**WORK TO COMPLETE:**
Each line of the entries that mentions the string "Adhesive" needs to be reported.

**LISTED ENTRIES:**
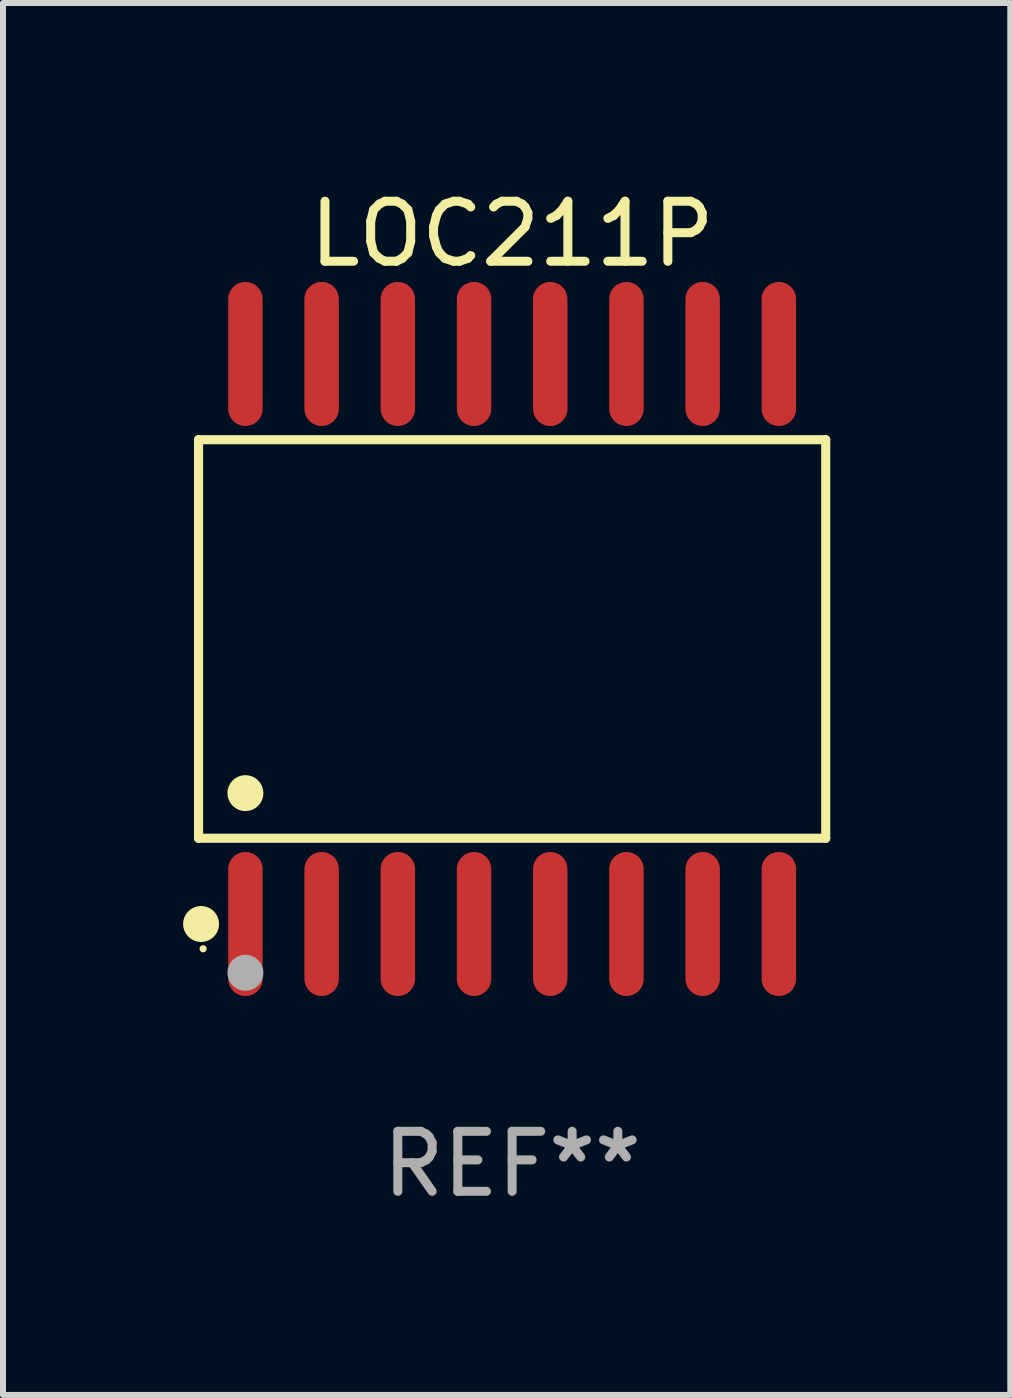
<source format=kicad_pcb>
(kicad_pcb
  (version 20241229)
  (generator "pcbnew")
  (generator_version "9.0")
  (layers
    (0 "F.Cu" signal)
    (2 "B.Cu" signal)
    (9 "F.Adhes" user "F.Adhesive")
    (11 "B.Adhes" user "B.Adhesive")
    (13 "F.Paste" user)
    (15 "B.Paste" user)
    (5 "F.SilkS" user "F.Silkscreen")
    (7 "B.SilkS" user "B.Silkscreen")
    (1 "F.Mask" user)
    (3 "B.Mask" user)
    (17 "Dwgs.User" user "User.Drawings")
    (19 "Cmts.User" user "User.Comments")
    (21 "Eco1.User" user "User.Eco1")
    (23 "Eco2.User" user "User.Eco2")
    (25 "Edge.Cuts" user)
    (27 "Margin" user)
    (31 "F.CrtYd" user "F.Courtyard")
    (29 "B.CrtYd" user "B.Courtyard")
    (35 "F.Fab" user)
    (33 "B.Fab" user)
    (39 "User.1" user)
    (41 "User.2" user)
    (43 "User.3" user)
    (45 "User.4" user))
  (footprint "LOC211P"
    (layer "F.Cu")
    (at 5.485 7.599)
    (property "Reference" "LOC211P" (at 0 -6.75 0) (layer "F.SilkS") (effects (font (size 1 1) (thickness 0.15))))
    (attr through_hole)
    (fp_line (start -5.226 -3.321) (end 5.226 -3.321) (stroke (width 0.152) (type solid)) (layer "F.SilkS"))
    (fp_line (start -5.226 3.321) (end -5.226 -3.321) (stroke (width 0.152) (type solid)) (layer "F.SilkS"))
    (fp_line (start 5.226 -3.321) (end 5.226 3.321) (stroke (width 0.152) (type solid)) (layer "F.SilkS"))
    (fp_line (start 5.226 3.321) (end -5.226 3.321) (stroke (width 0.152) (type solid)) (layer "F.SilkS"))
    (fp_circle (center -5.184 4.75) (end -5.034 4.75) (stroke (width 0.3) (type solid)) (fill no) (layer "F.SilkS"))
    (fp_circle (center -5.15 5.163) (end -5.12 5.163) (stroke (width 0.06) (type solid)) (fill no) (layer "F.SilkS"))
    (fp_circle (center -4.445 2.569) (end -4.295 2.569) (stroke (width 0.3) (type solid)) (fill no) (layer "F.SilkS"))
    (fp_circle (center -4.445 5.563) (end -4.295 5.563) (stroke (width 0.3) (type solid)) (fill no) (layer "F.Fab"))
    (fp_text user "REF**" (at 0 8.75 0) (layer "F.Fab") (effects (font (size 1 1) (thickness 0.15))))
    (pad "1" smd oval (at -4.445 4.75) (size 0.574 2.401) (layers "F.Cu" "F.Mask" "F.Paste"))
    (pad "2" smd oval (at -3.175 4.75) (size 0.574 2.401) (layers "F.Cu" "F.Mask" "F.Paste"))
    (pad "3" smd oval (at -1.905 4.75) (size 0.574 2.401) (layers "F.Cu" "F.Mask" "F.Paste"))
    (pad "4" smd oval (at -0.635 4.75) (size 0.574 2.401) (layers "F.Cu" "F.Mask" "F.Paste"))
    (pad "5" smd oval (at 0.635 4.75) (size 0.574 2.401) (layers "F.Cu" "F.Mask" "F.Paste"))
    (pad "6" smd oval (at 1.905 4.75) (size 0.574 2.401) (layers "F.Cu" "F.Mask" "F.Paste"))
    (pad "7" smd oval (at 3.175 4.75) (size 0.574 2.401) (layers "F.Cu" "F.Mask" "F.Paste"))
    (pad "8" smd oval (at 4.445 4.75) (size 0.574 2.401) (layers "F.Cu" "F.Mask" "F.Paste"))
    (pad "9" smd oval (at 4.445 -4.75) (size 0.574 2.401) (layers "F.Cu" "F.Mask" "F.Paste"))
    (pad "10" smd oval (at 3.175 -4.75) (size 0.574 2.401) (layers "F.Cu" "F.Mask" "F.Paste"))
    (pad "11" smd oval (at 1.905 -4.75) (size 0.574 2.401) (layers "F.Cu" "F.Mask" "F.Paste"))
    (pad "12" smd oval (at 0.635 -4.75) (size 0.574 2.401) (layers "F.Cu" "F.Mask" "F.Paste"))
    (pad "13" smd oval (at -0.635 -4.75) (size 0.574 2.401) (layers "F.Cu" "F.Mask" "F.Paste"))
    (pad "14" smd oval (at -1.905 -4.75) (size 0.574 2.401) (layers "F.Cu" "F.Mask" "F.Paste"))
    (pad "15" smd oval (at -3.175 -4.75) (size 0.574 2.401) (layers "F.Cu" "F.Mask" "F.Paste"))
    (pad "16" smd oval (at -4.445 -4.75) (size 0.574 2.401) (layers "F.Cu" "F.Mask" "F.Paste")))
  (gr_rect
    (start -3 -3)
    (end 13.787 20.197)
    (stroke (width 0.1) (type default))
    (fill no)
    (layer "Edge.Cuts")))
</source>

**RESPONSE FOR THIS EXERCISE:**
    (9 "F.Adhes" user "F.Adhesive")
    (11 "B.Adhes" user "B.Adhesive")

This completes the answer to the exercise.